Job did not worship false gods or idols. He understood the need of forgiveness through the shedding of blood.

b)  He was a family man who was faithful to his wife and children.

c)  He was generous and cared for the poor and needy.

d)  He was honest and just. He treated his servants with dignity.

e)  He was well respected in his community and often sought out for his wise counsel.

2. He was Upright

That means that he was righteous in his relationship with God. Like David, he was a man after God’s own heart. Note the Lord’s commendation of Job –

Job 1:8 And the LORD said unto Satan, Hast thou considered my servant Job, that there is none like him in the earth, a perfect and an upright man, one that feareth God, and escheweth evil?

3. He Feared God and Eschewed evil

Job feared God. Job recognized the holiness of God and therefore feared sinning before God and sought to bring Him glory.

What a contrast that was to others of his day. Note the words of Paul –

Romans 1:21  Because that, when they knew God, they glorified him not as God, neither were thankful; but became vain in their imaginations, and their foolish heart was darkened. 22 Professing themselves to be wise, they became fools, 23 And changed the glory of the uncorruptible God into an image made like to corruptible man, and to birds, and fourfooted beasts, and creeping things. 24  Wherefore God also gave them up to uncleanness through the lusts of their own hearts, to dishonour their own bodies between themselves:

B. His Parenting

Job was not only a remarkable man in the community; he was a remarkable man in his own home.

Job 1:4 And his sons went and feasted in their houses, everyone his day; and sent and called for their three sisters to eat and to drink with them. 5 And it was so, when the days of their feasting were gone about, that Job sent and sanctified them, and rose up early in the morning, and offered burnt offerings according to the number of them all: for Job said, It may be that my sons have sinned, and cursed God in their hearts.
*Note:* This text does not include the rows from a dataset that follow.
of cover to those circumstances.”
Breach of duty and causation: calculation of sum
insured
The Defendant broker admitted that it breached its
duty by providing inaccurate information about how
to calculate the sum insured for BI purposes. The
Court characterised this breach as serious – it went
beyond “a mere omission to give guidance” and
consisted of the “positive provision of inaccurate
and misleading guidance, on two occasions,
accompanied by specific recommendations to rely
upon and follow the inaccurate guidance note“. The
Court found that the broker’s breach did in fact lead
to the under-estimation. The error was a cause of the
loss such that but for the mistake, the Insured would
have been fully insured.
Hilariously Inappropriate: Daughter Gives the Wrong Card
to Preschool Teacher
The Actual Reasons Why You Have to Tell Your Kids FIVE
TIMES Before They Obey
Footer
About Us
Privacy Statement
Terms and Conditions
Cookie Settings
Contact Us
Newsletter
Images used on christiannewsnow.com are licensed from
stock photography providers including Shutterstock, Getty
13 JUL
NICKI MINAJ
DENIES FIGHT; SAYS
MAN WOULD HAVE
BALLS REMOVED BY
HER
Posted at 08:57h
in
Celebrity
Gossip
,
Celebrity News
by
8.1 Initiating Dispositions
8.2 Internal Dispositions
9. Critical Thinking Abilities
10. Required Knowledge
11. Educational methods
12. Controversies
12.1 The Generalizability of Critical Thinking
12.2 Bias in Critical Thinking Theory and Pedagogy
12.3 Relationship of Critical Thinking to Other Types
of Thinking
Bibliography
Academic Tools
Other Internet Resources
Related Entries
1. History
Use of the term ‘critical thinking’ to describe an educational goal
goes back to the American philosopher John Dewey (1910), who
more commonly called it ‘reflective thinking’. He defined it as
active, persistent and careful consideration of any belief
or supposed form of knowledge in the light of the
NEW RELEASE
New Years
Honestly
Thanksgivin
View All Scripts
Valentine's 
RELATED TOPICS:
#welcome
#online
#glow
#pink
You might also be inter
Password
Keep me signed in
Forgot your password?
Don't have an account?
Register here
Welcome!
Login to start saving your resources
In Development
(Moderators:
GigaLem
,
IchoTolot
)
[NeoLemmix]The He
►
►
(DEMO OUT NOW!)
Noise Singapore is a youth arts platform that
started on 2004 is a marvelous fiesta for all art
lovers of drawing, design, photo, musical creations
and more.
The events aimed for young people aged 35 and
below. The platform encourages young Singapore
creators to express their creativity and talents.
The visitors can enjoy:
Thus did Job continually.

Job was an outstanding example of what a husband and father should be.

1. He was the Patriarch of his family.

The word patriarch refers to a man who is the leader of his family and clan.

2. He was the Priest of his family.

Job lived during the days when the Patriarch was also the Priest of his family. The law had not yet come through Moses and therefore it was the duty of the Patriarch to help care for the spiritual wellbeing of his family. Job continually offered sacrifices for his children, not because they were wild and rebellious, but because he wanted there to be nothing between them and God. Note that scripture says that he ‘rose up early in the morning’ to do this. His family’s spiritual wellbeing was his number one priority.

C. His Prosperity

Scripture also tells us about Job’s prosperity. He had been blessed with a big family. He had seven sons and three daughters. He also owned: 7,000 sheep; 3,000 camels; 500 oxen; 500 donkeys, and an enormous amount of servants.

The Bible says: “….so that this man was the greatest of all the men of the east.” (vs. 3)

Conclusion:

We might conclude that surely such a man – deserved to be blessed and to live a care-free life. God was indeed good to Job, but as we will see next week, not only are the events in our lives that visible; there are events in our lives that are invisible.

Job 1: 8 And the LORD said unto Satan, Hast thou considered my servant Job, that there is none like him in the earth, a perfect and an upright man, one that feareth God, and escheweth evil? 9 Then Satan answered the LORD, and said, Doth Job fear God for nought? 10 Hast not thou made an hedge about him, and about his house, and about all that he hath on every side? thou hast blessed the work of his hands, and his substance is increased in the land. 11 But put forth thine hand now, and touch all that he hath, and he will curse thee to thy face. 12 And the LORD said unto Satan, Behold, all that he hath is in thy power; only upon himself put not forth thine hand. So Satan went forth from the presence of the LORD.